I have created a .jar file that utilizes many functions from google.i18n.phonenumbers java package. The jar file correctly loads the necessary external libraries from:
com.googlecode.libphonenumber.libphonenumber,
com.googlecode.libphonenumber.geocoder,
com.googlecode.libphonenumber.carrier
The .jar file is used to create a HIVE UDF function with the following command (on Hue Editor-Cloudera 6.x):
create function func_name as 'util.ParserUtil';
The .jar file is located on HIVE_AUX_JARS_PATH=/usr/lib/hive/ for the command above to execute successfully.

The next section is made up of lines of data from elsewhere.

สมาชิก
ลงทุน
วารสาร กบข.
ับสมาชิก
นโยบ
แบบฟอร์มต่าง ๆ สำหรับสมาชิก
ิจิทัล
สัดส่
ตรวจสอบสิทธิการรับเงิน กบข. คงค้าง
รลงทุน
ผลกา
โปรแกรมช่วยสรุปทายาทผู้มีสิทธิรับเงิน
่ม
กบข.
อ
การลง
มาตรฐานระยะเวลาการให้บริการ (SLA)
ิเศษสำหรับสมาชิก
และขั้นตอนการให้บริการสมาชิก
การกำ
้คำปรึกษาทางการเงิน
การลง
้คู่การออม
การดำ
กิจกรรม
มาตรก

However, the UDF function func_name is used in a SQL query file located on hdfs. Here is the problem:
- When the SQL query is executed through Oozie workflow (spawning an execute.sql file) the Oozie throws the below exception:
Error: java.lang.RuntimeException: java.lang.NoSuchMethodError: com.google.i18n.phonenumbers.PhoneNumberUtil.parse(Ljava/lang/String;Ljava/lang/String;)Lcom/google/i18n/phonenumbers/Phonenumber$PhoneNumber;
, which is awkward since the jar file has both the com.google.i18n.phonenumbers.PhoneNumberUtil.parse() and com/google/i18n/phonenumbers/Phonenumber$PhoneNumber classes (github)

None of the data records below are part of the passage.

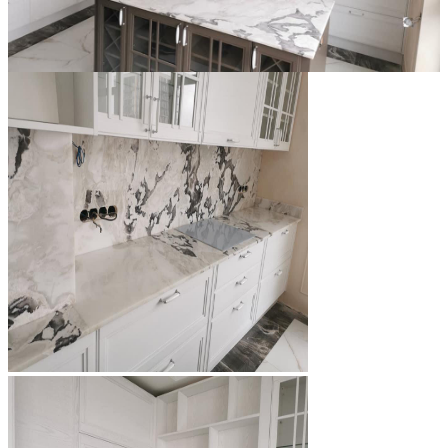
Các Loại Đá Khác
Kính Màu Ốp Bếp
Mặt Hàng nhập khẩu Container
Vách Tivi ỐP Đá Cao Cấp
Đá Mosaic
Đá Limestone
Đá Onyx
Hoa Văn Đá
Đá Ốp Mặt Tiền
Đá Quartz Alpilus
Đá Alpilus Brazil
Đá tự nhiên
Đá Thạch Anh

- When the same SQL query is executed through Hive Editor on Hue or a beeline query it's successfully completed.
Thus, in my guess I must apply one of the following two solutions:
- (this is my current configuration) Can oozie take into consideration the .jar file when it's located explicitly at HIVE_AUX_JARS_PATH=/usr/lib/hive/?, when running the workflow.

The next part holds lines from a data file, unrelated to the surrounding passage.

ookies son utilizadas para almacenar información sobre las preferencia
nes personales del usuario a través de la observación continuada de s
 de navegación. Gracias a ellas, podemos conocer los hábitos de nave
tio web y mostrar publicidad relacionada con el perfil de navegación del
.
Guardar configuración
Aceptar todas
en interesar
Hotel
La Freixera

- Or shall I upload the .jar file (that creates the UDF and includes the necessary java classes from google.i18n) on hdfs path /user/oozie/share/lib/hive/
- Or upload .jar file on a lib folder on hdfs like /user/src/myFile.jar and provide that path on oozie workflow .xml file like <file>hdfs://user/src/myFile.jar</file>? As a result, the oozie workflow will execute correctly the hive udf function from myFile.jar.
Does point (1) suffice or should I apply one of the points (2), (3)?